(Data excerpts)

[start]

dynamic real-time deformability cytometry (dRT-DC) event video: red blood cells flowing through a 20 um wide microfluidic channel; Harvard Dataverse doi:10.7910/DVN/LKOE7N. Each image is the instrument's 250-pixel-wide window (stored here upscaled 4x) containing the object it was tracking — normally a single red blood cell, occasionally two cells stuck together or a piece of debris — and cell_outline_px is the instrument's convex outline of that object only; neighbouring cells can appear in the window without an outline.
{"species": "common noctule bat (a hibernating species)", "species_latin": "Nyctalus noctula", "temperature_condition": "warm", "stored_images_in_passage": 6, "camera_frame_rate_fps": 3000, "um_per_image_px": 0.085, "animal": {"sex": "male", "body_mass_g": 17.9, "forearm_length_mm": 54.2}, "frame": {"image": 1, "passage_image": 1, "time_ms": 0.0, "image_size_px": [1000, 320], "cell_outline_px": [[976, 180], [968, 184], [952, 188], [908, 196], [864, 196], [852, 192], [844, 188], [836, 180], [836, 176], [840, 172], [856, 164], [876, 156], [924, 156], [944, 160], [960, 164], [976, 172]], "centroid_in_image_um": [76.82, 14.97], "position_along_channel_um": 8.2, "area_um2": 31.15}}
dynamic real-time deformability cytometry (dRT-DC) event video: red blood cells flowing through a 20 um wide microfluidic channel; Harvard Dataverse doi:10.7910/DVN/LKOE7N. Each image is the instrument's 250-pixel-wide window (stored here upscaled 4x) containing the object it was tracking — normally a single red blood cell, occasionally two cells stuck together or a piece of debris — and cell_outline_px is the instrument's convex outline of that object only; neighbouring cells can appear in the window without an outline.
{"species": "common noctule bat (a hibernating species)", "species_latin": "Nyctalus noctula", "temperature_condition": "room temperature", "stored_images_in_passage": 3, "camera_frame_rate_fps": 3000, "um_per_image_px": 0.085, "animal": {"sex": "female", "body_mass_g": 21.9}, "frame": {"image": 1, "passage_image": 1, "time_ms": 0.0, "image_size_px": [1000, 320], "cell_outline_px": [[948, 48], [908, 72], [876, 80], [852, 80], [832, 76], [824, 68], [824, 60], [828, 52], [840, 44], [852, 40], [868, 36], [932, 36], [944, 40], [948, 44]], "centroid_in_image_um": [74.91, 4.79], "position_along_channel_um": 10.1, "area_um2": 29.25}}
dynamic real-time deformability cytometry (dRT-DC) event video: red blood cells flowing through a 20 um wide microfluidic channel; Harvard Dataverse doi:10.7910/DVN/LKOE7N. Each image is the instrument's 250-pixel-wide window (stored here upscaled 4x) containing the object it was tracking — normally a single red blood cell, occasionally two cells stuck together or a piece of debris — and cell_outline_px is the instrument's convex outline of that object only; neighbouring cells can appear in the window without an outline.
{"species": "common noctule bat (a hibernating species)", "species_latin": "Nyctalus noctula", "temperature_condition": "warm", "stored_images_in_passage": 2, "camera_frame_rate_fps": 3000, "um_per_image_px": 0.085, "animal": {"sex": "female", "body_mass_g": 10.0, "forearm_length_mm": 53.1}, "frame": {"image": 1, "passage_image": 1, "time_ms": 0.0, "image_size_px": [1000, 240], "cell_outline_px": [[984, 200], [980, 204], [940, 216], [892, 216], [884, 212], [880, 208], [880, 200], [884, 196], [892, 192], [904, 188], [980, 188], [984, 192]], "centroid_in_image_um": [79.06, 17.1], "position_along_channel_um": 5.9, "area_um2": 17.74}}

[end]

EXERCISE DIRECTIONS >>
Return every entry verbatim.

WRITTEN RESPONSE >>
dynamic real-time deformability cytometry (dRT-DC) event video: red blood cells flowing through a 20 um wide microfluidic channel; Harvard Dataverse doi:10.7910/DVN/LKOE7N. Each image is the instrument's 250-pixel-wide window (stored here upscaled 4x) containing the object it was tracking — normally a single red blood cell, occasionally two cells stuck together or a piece of debris — and cell_outline_px is the instrument's convex outline of that object only; neighbouring cells can appear in the window without an outline.
{"species": "common noctule bat (a hibernating species)", "species_latin": "Nyctalus noctula", "temperature_condition": "warm", "stored_images_in_passage": 6, "camera_frame_rate_fps": 3000, "um_per_image_px": 0.085, "animal": {"sex": "male", "body_mass_g": 17.9, "forearm_length_mm": 54.2}, "frame": {"image": 1, "passage_image": 1, "time_ms": 0.0, "image_size_px": [1000, 320], "cell_outline_px": [[976, 180], [968, 184], [952, 188], [908, 196], [864, 196], [852, 192], [844, 188], [836, 180], [836, 176], [840, 172], [856, 164], [876, 156], [924, 156], [944, 160], [960, 164], [976, 172]], "centroid_in_image_um": [76.82, 14.97], "position_along_channel_um": 8.2, "area_um2": 31.15}}
dynamic real-time deformability cytometry (dRT-DC) event video: red blood cells flowing through a 20 um wide microfluidic channel; Harvard Dataverse doi:10.7910/DVN/LKOE7N. Each image is the instrument's 250-pixel-wide window (stored here upscaled 4x) containing the object it was tracking — normally a single red blood cell, occasionally two cells stuck together or a piece of debris — and cell_outline_px is the instrument's convex outline of that object only; neighbouring cells can appear in the window without an outline.
{"species": "common noctule bat (a hibernating species)", "species_latin": "Nyctalus noctula", "temperature_condition": "room temperature", "stored_images_in_passage": 3, "camera_frame_rate_fps": 3000, "um_per_image_px": 0.085, "animal": {"sex": "female", "body_mass_g": 21.9}, "frame": {"image": 1, "passage_image": 1, "time_ms": 0.0, "image_size_px": [1000, 320], "cell_outline_px": [[948, 48], [908, 72], [876, 80], [852, 80], [832, 76], [824, 68], [824, 60], [828, 52], [840, 44], [852, 40], [868, 36], [932, 36], [944, 40], [948, 44]], "centroid_in_image_um": [74.91, 4.79], "position_along_channel_um": 10.1, "area_um2": 29.25}}
dynamic real-time deformability cytometry (dRT-DC) event video: red blood cells flowing through a 20 um wide microfluidic channel; Harvard Dataverse doi:10.7910/DVN/LKOE7N. Each image is the instrument's 250-pixel-wide window (stored here upscaled 4x) containing the object it was tracking — normally a single red blood cell, occasionally two cells stuck together or a piece of debris — and cell_outline_px is the instrument's convex outline of that object only; neighbouring cells can appear in the window without an outline.
{"species": "common noctule bat (a hibernating species)", "species_latin": "Nyctalus noctula", "temperature_condition": "warm", "stored_images_in_passage": 2, "camera_frame_rate_fps": 3000, "um_per_image_px": 0.085, "animal": {"sex": "female", "body_mass_g": 10.0, "forearm_length_mm": 53.1}, "frame": {"image": 1, "passage_image": 1, "time_ms": 0.0, "image_size_px": [1000, 240], "cell_outline_px": [[984, 200], [980, 204], [940, 216], [892, 216], [884, 212], [880, 208], [880, 200], [884, 196], [892, 192], [904, 188], [980, 188], [984, 192]], "centroid_in_image_um": [79.06, 17.1], "position_along_channel_um": 5.9, "area_um2": 17.74}}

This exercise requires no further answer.